If approved by a judge, the settlement in a class-action lawsuit would force the Eastern Los Angeles County Regional Center to continue to provide the popular autism therapy known as DIR.

June 18, 2010|By Alan Zarembo, Los Angeles Times

Families of children with autism in eastern Los Angeles County appear to have prevailed in a fight to maintain state funding for a popular therapy for the disorder.

More than 2,200 families received notice this week of a preliminary settlement in a class-action lawsuit that, if approved by a judge, would force the Eastern Los Angeles County Regional Center to continue to provide the treatment, known as the DIR model (for "developmental, individual difference, relationship-based").

DIR is the basis for Floortime, a popular method in which a therapist follows a child's lead during play activities to develop communication and social skills.

Last year, the regional center — one of 21 nonprofits throughout the state that administer state money for people with developmental disabilities — informed more than 100 families whose children were receiving DIR that it would no longer pay for the therapy. That prompted the Public Counsel Law Center to file a class-action suit.

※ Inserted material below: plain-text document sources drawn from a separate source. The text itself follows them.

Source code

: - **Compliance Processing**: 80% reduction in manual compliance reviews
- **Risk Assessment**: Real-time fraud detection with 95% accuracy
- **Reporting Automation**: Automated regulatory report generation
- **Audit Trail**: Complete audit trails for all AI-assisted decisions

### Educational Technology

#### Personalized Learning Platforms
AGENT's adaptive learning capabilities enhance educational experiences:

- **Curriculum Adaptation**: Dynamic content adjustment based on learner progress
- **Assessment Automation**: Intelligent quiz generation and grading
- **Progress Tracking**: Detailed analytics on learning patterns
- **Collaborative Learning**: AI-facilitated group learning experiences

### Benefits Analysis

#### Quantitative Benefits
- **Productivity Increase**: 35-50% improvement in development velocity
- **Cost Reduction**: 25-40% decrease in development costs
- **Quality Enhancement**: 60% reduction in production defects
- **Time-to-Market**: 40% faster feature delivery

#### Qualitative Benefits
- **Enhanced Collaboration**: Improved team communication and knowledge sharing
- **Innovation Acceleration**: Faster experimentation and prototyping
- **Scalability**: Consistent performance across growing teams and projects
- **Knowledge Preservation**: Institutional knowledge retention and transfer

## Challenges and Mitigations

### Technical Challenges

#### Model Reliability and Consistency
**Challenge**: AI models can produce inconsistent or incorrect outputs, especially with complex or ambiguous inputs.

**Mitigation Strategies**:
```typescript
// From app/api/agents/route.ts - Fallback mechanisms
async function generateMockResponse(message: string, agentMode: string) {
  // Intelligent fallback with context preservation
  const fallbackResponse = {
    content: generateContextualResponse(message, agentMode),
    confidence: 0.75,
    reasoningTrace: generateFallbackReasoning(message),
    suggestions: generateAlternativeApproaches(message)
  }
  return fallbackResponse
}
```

At the time, Gloria Wong, the executive director of the regional center, said she was simply enforcing a mandate from the state Legislature to stop paying for experimental and non-medical treatments — part of a broad effort to cut more than $300 million from the state budget for people with developmental disabilities.

DIR has not been tested with controlled scientific studies, but experts testified it is supported by decades of clinical experience. Other regional centers pay for DIR.

The Eastern Los Angeles County Regional Center could end up having to provide the treatment to more people than ever. As part of the settlement, families whose autistic children had never received the treatment were among those notified this week that they too may be eligible for it.

Lawyers in the case said they expect the judge to give final approval to the settlement in September.